─── SOURCE TEXT
AI Fears Depress HubSpot Shares, but Fundamentals Look Solid

HubSpot is a customer relationship management (CRM) software provider that helps clients manage sales, marketing and customer service. Shares are down roughly 47% YTD from a multi-year high reached early in 2025. Much of the recent selloff appears driven by investor concerns that HubSpot may not be prepared for the AI transition, but the company’s earnings results tell a different story.

In the latest quarter, revenue rose 18.4% year-over-year (YOY) on a constant-currency basis, helped by the company’s Data Hub—an AI-based tool that has seen strong early adoption.

Those gains enabled HubSpot to raise its fourth-quarter and full-year 2025 guidance in several categories and to repurchase about $375 million of stock.

As HubSpot’s customer base expands and margins improve, the recent share decline may look like an overreaction and a buying opportunity at a relatively attractive valuation. Net new annual recurring revenue (ARR) is encouraging, although it may take additional time for that potential to be fully realized.
──────
─── ENTRIES PROVIDED
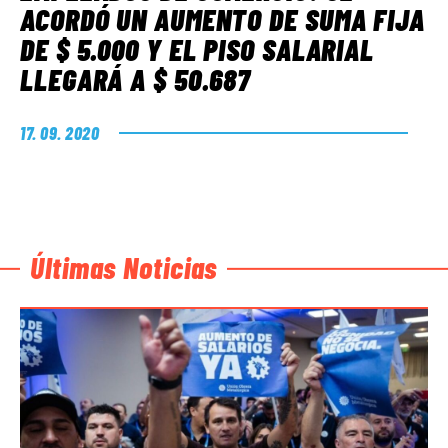
ACORDÓ UN AUMENTO DE SUMA FIJA
DE $ 5.000 Y EL PISO SALARIAL
LLEGARÁ A $ 50.687
17. 09. 2020
Últimas Noticias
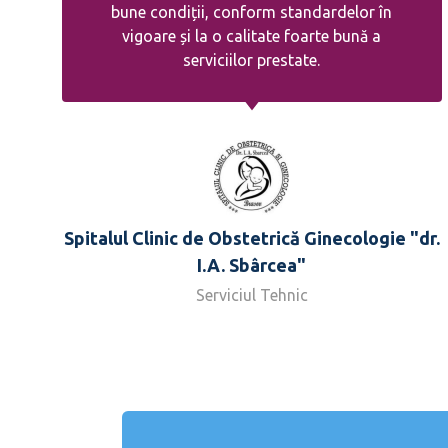
bune condiții, conform standardelor în
vigoare și la o calitate foarte bună a
serviciilor prestate.
Spitalul Clinic de Obstetrică Ginecologie "dr.
I.A. Sbârcea"
Serviciul Tehnic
──────
> _PROBLEMS AND TASKS_
[1] Answer these questions using the HubSpot article above:
(a) By roughly what percentage are HubSpot shares down year to date?
(b) How much did revenue rise year-over-year in the latest quarter on a constant-currency basis?
(c) About how much stock did HubSpot repurchase?
[2] Extend the HubSpot article above, picking up after its final sentence.

> _PER-TASK OUTPUTS_
[1]
(a) Roughly 47%, measured from a multi-year high reached early in 2025.
(b) 18.4%.
(c) About $375 million.

[2]
Investors willing to be patient could see more than 65% upside for HUBS shares, according to forecasts.

Rapid Expansion for Nebius Means Wider Losses, but Immense Growth Potential

Amsterdam-based AI infrastructure company Nebius has followed a very different path, more than tripling in value YTD. Its rapid expansion—including a major partnership with Meta Platforms Inc. (NASDAQ: META)—and the strength of the AI industry have driven gains, but also raised expectations.

Despite net revenue increasing a remarkable 355% YOY, Nebius missed expectations in the most recent quarterly report.

Losses widened for the quarter—unsurprising for a company at this stage—and adjusted EBITDA loss increased about 90% as Nebius continues investing heavily to scale.

Rising spending on property and equipment and higher debt levels signal the company intends to keep expanding its footprint.

Analyst sentiment has become more positive, with several new Buy ratings and higher price targets in the last month. Heading into year-end, nine of 11 analysts are bullish, and NBIS is expected to see roughly 50% upside in the near term as growth continues.

Rapid AI Adoption and Cloud Sales Growth Drive Atlassian Optimism

Software development and project-management firm Atlassian has experienced a milder selloff than HubSpot, down about 37% YTD. In the latest quarter, Atlassian delivered 21% YOY revenue growth, led by a 26% increase in cloud sales.

Atlassian’s AI footprint looks strong: Atlassian AI has about 3.5 million monthly active users, up more than 50% from the prior quarter.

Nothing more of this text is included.